Return every line of the rows below that contains the string "right".

The data:
★ ★ ★ ★ ★ ★ ★

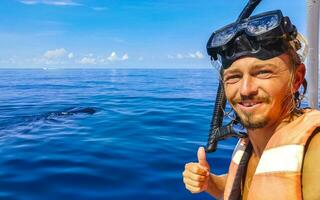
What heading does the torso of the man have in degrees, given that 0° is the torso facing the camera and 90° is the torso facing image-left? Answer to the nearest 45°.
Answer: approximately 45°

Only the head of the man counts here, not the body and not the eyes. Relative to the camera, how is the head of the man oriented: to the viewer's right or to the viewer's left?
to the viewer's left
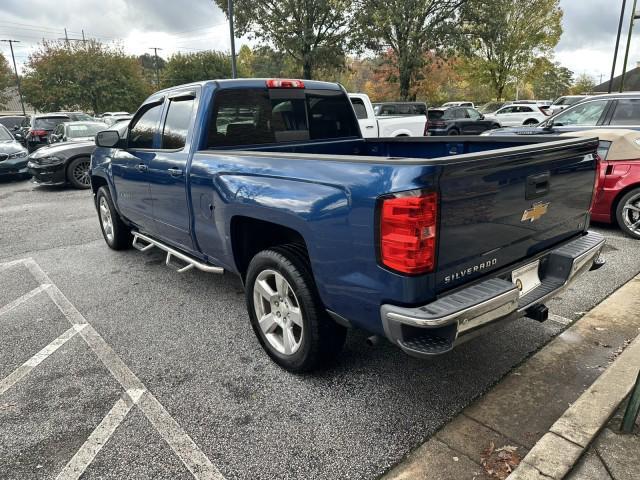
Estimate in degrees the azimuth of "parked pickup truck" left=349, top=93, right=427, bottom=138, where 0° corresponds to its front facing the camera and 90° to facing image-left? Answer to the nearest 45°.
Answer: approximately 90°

★ ★ ★ ★ ★ ★ ★

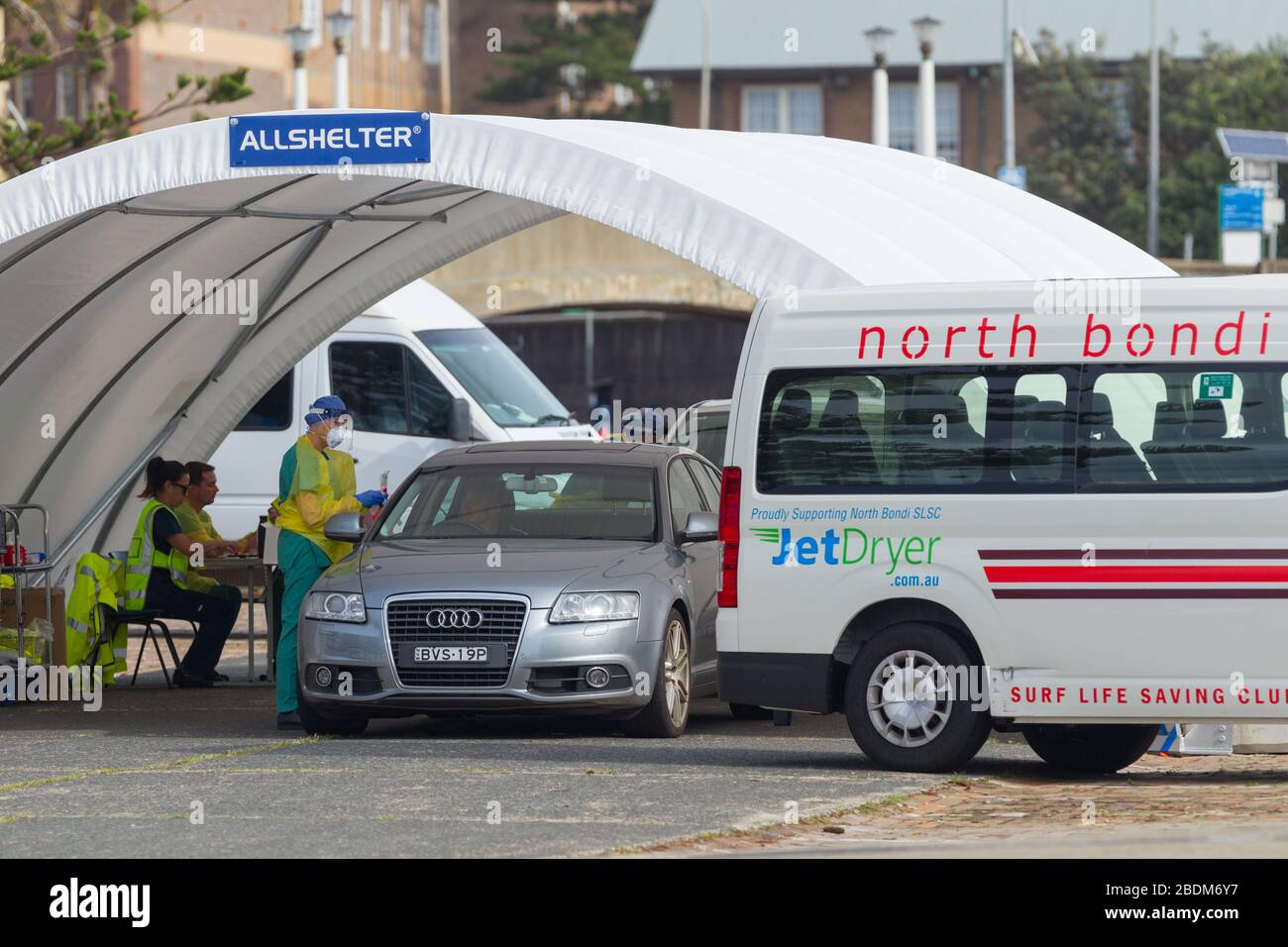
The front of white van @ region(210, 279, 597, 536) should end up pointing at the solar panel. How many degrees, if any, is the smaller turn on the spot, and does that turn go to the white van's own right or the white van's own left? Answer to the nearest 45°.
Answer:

★ ★ ★ ★ ★ ★ ★

Task response:
Only the head of the man counts here, not the body and not the eyes. Relative to the camera, how is the head of the man oriented: to the viewer's right or to the viewer's left?
Estimate in degrees the azimuth of "parked pickup truck" left=349, top=93, right=427, bottom=138, where 0° corresponds to its front facing the camera and 90° to facing image-left? Answer to the nearest 45°.
The front of white van @ region(210, 279, 597, 536) should end up pointing at the solar panel. How many degrees, if any, is the smaller turn on the spot, and does that turn go to the white van's own right or the white van's own left? Answer to the nearest 45°.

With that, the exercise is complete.